___ SOURCE TEXT
At least that's refreshingly honest.
Perhaps we can apply your thinking to other crimes? Rape provides obvious gratification for the assailants and if you don't like it you can, in your words, "sod off." It's exactly the same principle: the law of the jungle with the veneer of democracy to silence any doubts we may have.
But I can't help thinking you're missing a trick. Surely if the good of society demands that we steal other people's earnings it would, by definition, be harming society to let them leave as you suggest? Best confiscate their passports I think. And get them up an hour earlier each morning. Remember, they're working for *us*.
Posted by: dogsbody | Friday, 12 August 2005 at 04:28 PM
ZenTiger, don't be silly. Politics is and always has been a battle to frame issues and win the debate by controlling the language. If either side of politics tries to deny this then it deserves to be laughed out of town (like Brash was on TV last night).
______
___ DATA SEGMENT
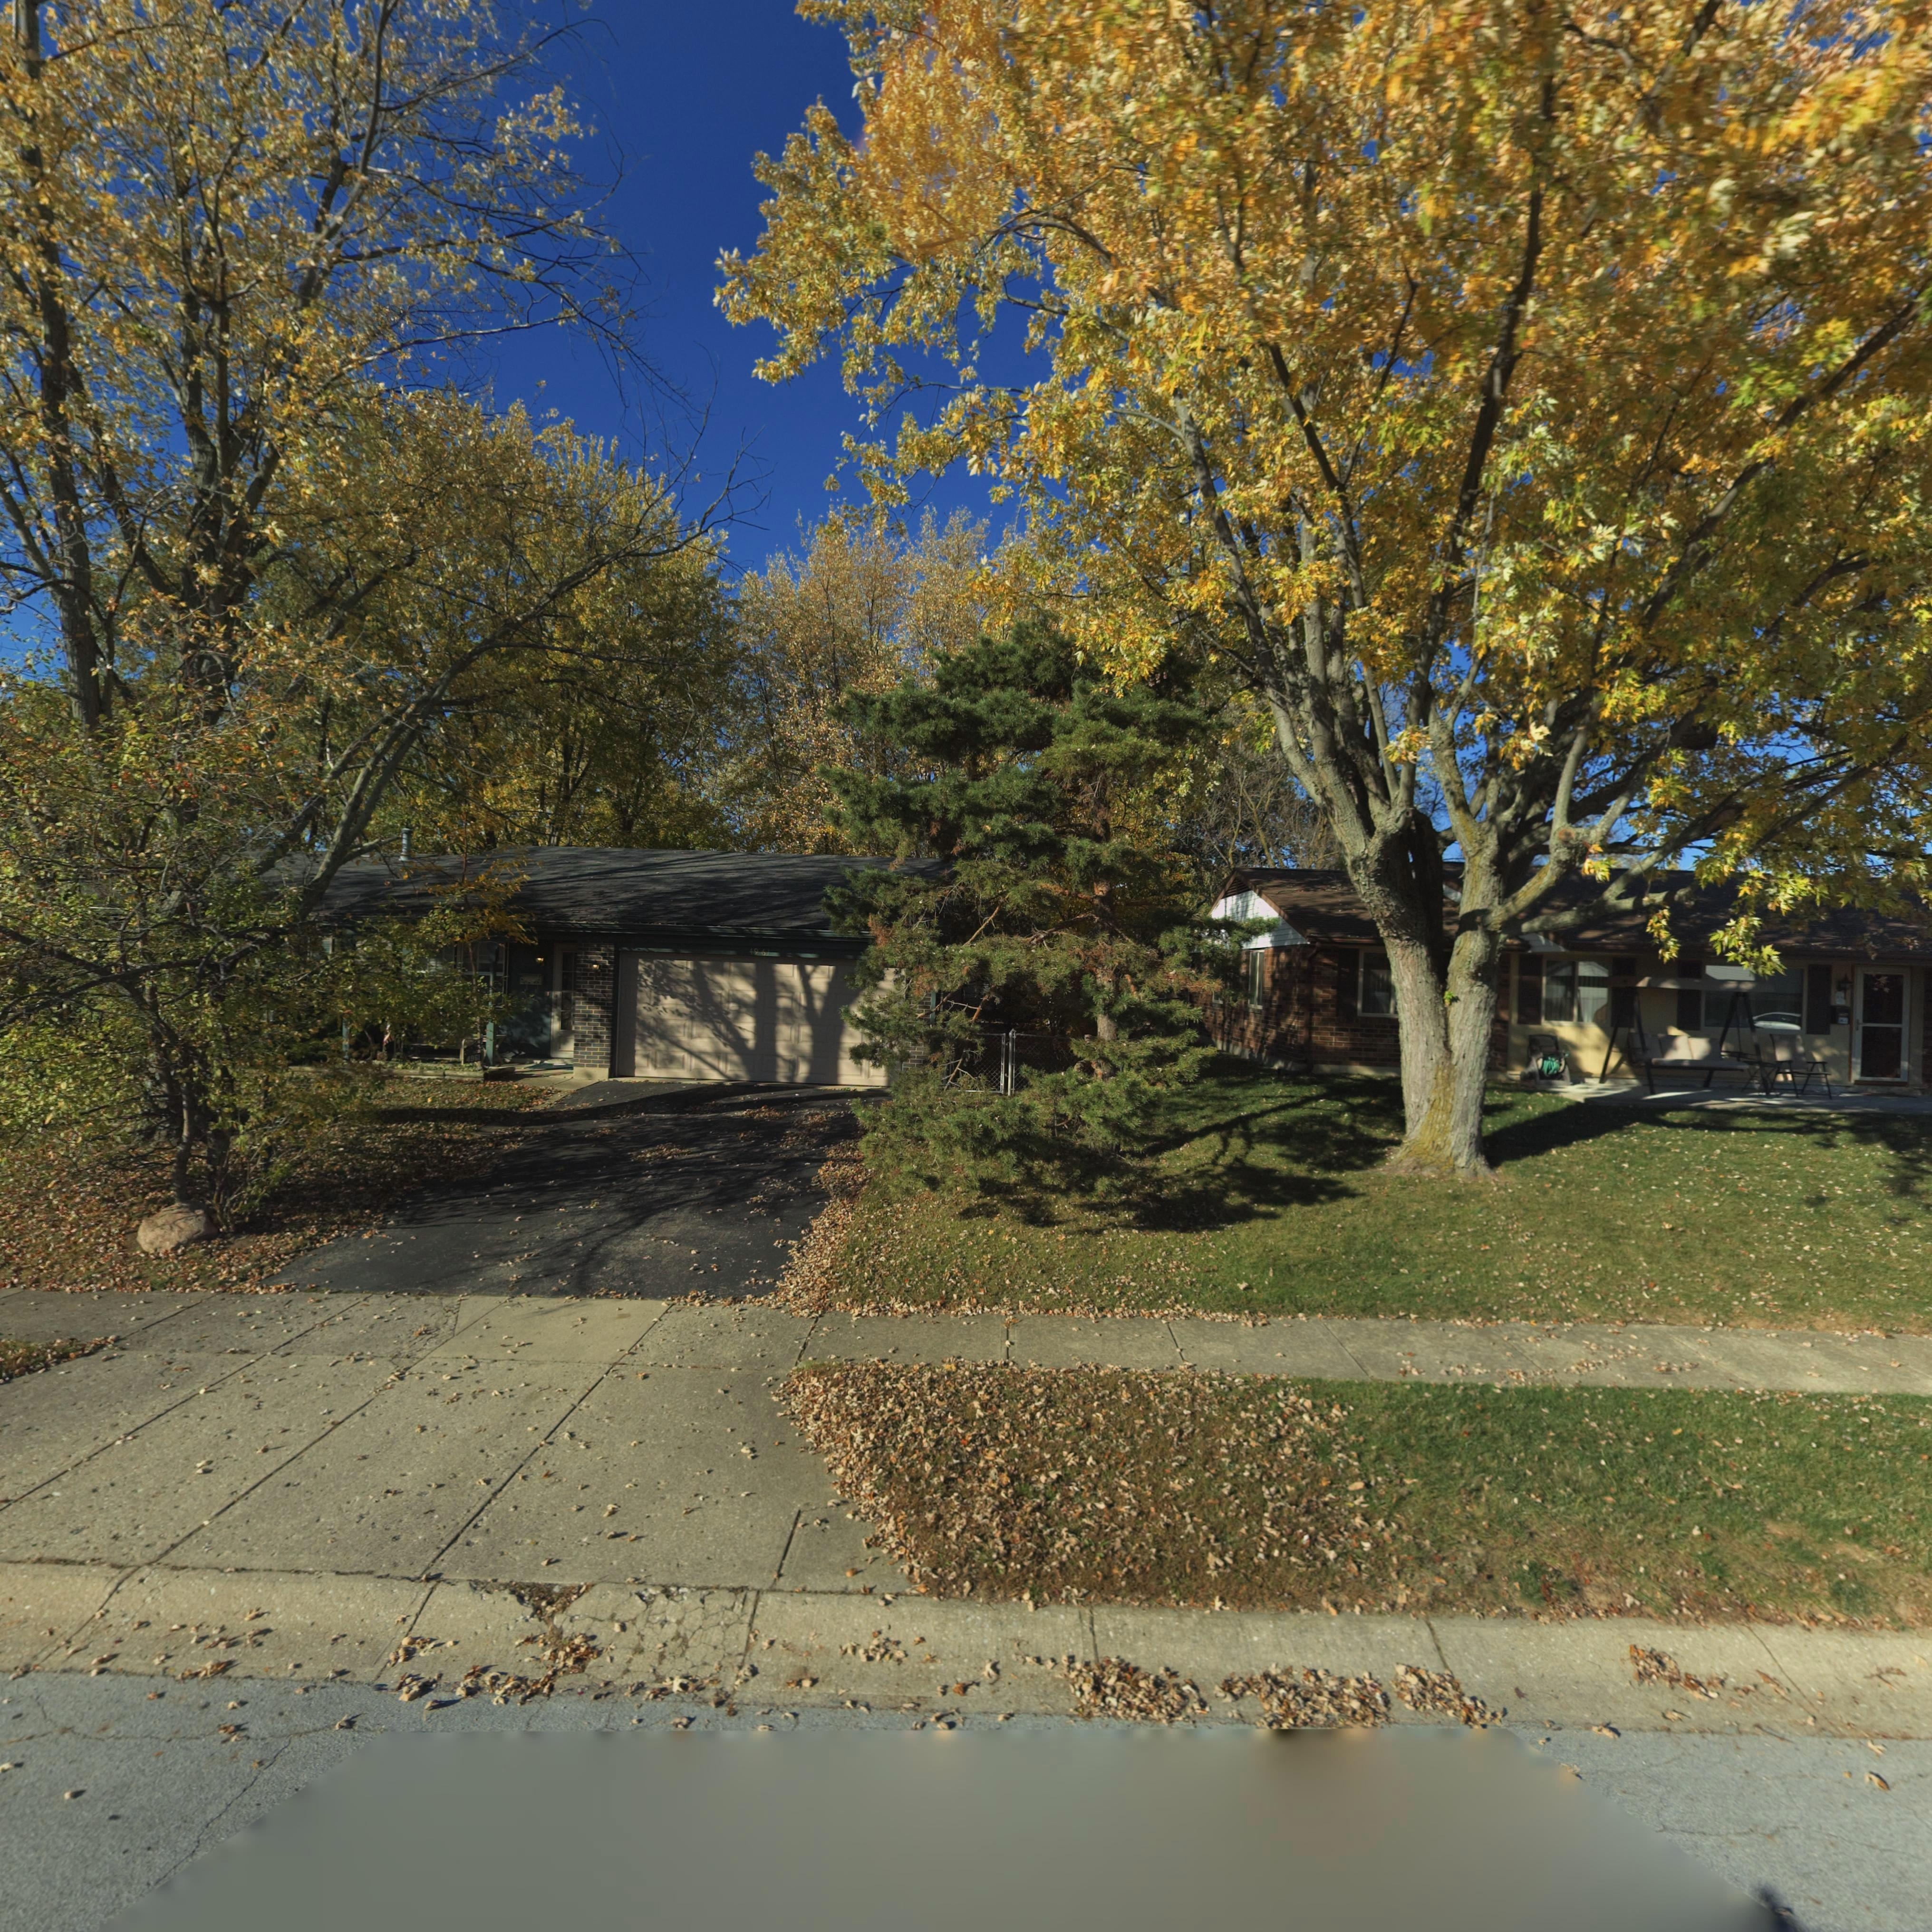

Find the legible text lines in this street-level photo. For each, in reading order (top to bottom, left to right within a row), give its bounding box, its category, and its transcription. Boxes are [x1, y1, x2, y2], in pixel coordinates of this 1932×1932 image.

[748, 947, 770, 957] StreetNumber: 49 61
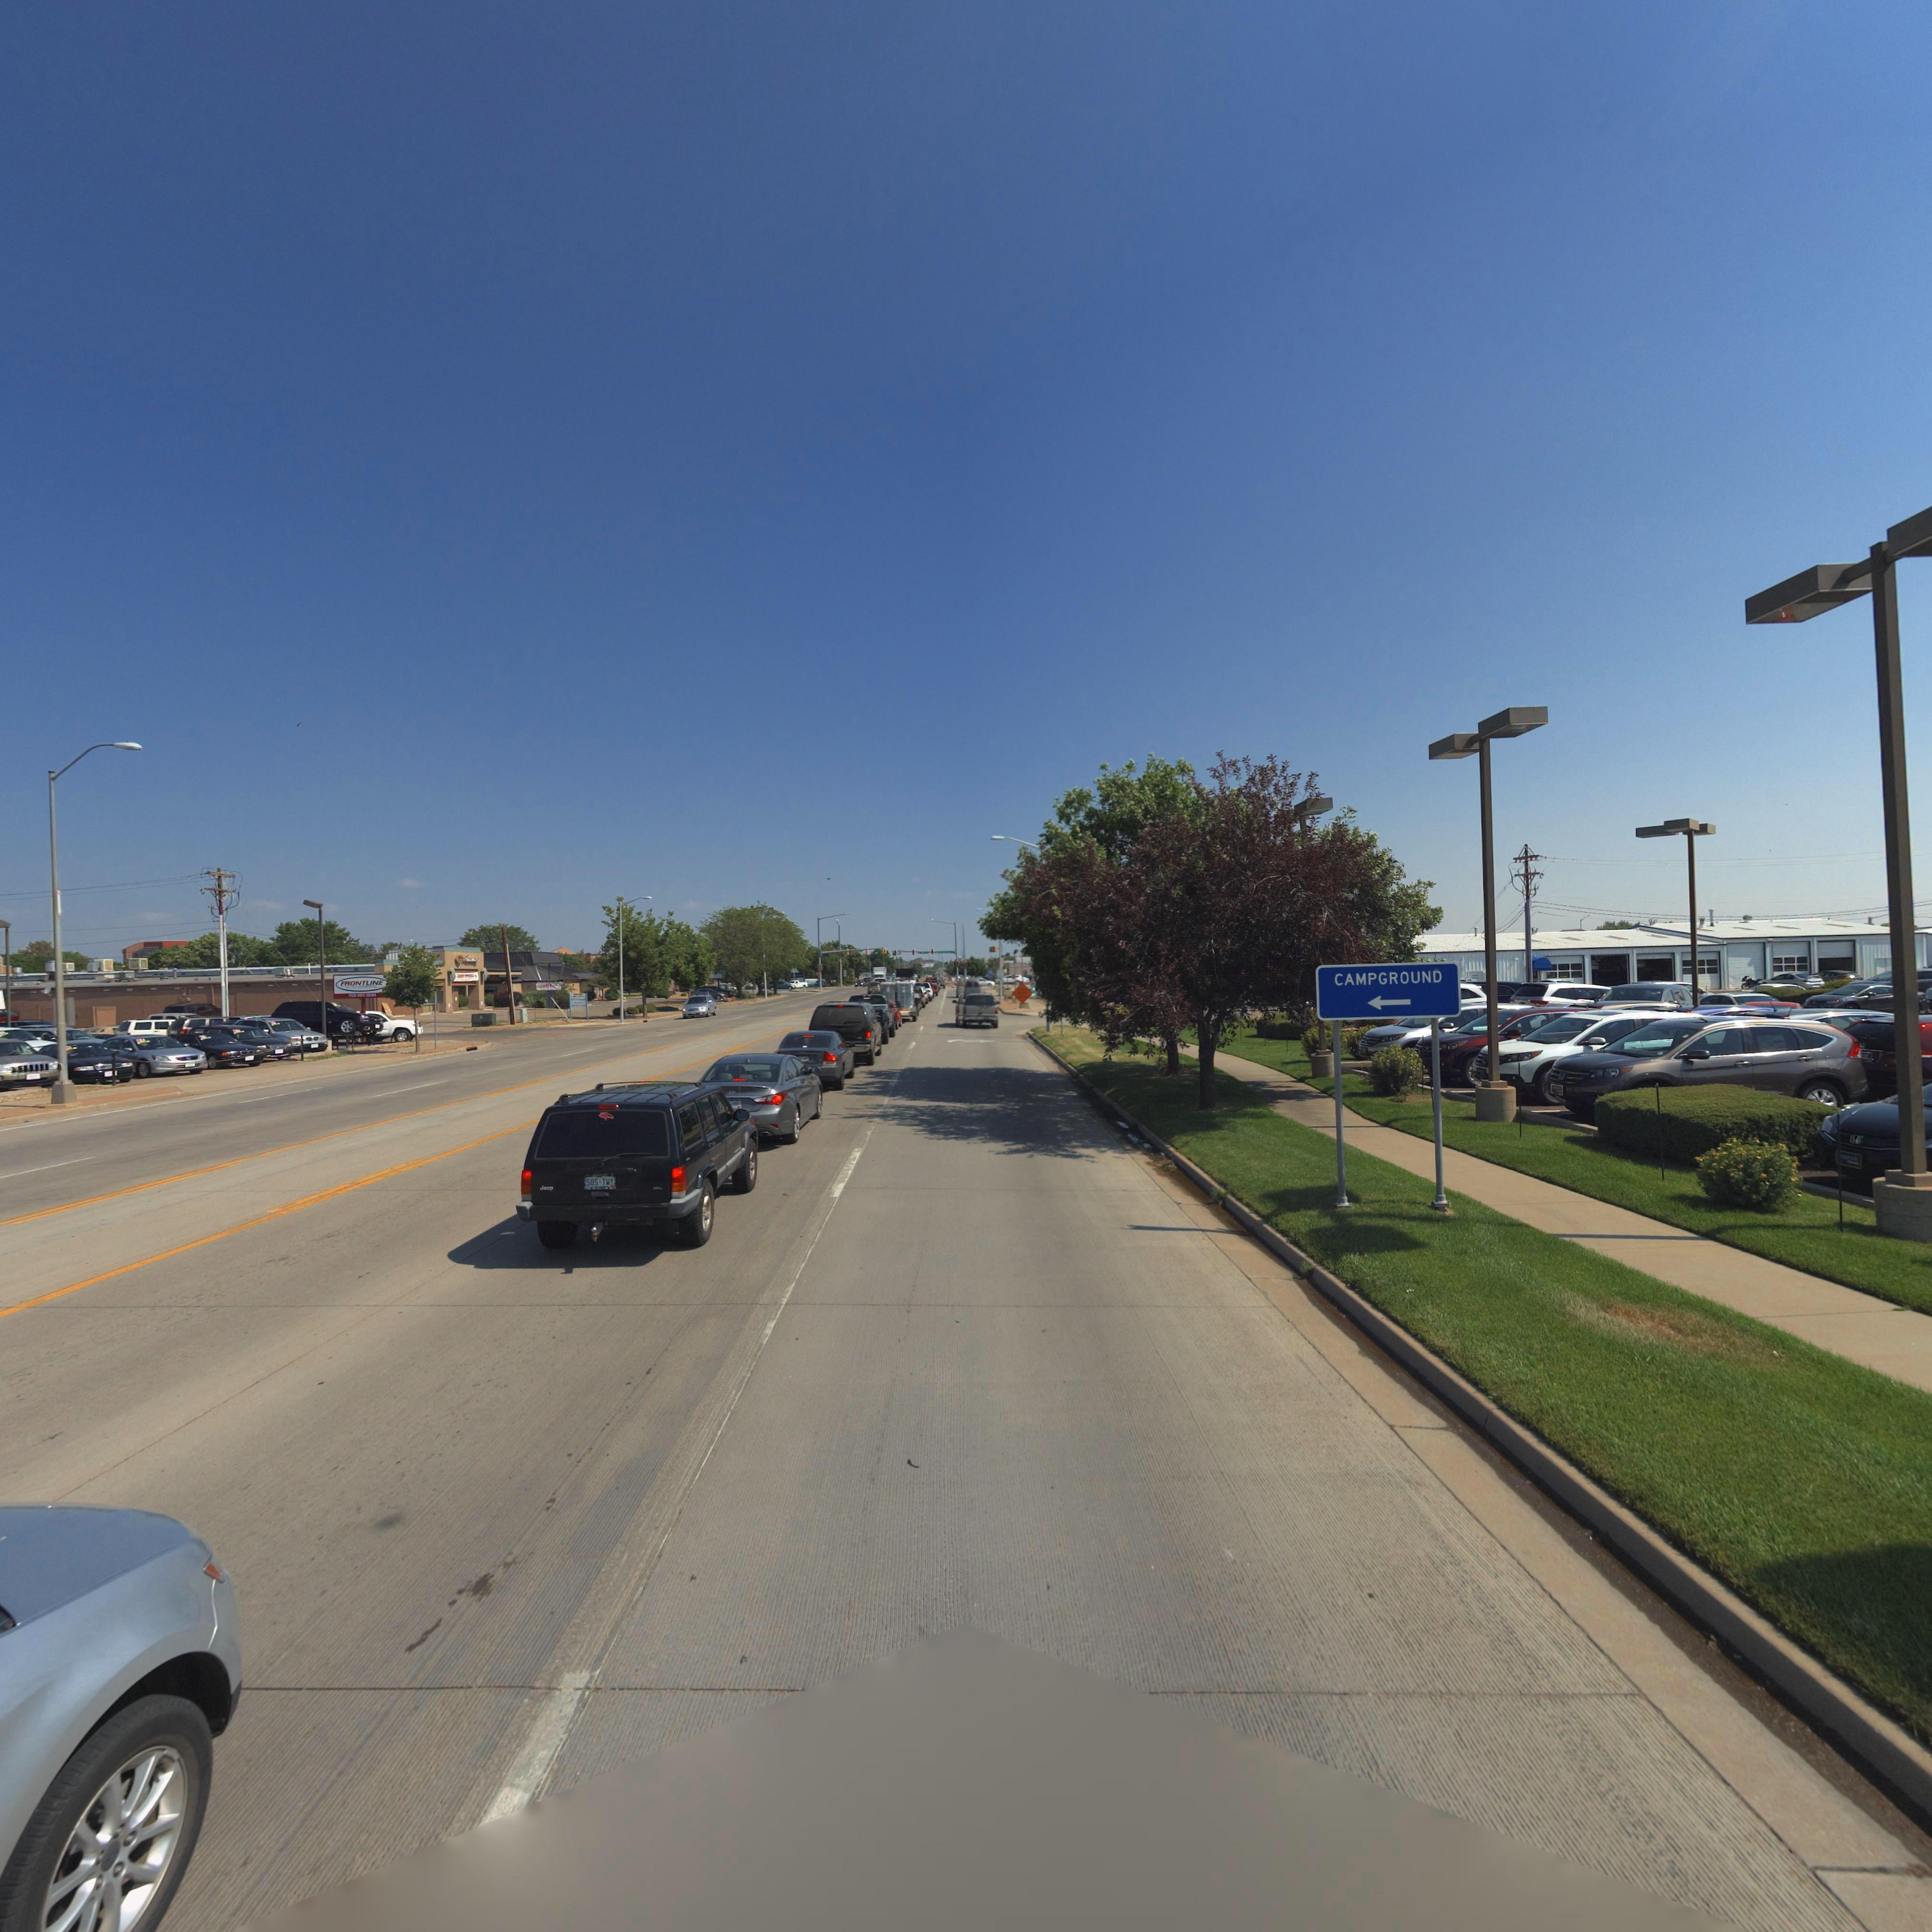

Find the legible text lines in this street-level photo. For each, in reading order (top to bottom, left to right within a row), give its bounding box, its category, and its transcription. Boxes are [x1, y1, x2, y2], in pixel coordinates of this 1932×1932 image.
______
THINGS TO DO:
[a] List every name or username that appears in the blog comments on politics.
[b] Continue the blog comments on politics from where they stop.

RESPONSES PER TASK:
[a]
dogsbody
ZenTiger
Brash

[b]
And tax is *never* rightly considered theft. By definition, theft is the illegal taking of something that is not yours. Taxes levied by Parliament are not illegal. Like it or not.
Posted by: Jordan | Friday, 12 August 2005 at 04:32 PM
Try telling Sir Robert Jones that
Posted by: Chris | Friday, 12 August 2005 at 04:43 PM
Try telling Sir Robert Jones anything...
Posted by: weizguy | Friday, 12 August 2005 at 04:51 PM
Jordan,
- "theft is the illegal taking of something that is not yours. Taxes levied by Parliament are not illegal. Like it or not."
So if parliament authorises something that automatically makes it okay?
The confiscation of other people's property? Clearly.
Slavery? Ethnic cleansing? All okay if they are the law of the land?
Parliament is the mob, pure and simple. It can pass whatever laws it likes. That doesn't make it right, and it is *principles* we are talking about, not narrow legalistic arguments.
Posted by: dogsbody | Friday, 12 August 2005 at 04:56 PM
Jordan, don't be silly, Politics has always been about pointing out how the other side reframes meanings and twists words. I was just pointing out how much reframing you were doing.
Paul, you lefty students are the one who accepted the bribe. Stop having a hissy fit simply because we are arguing degrees.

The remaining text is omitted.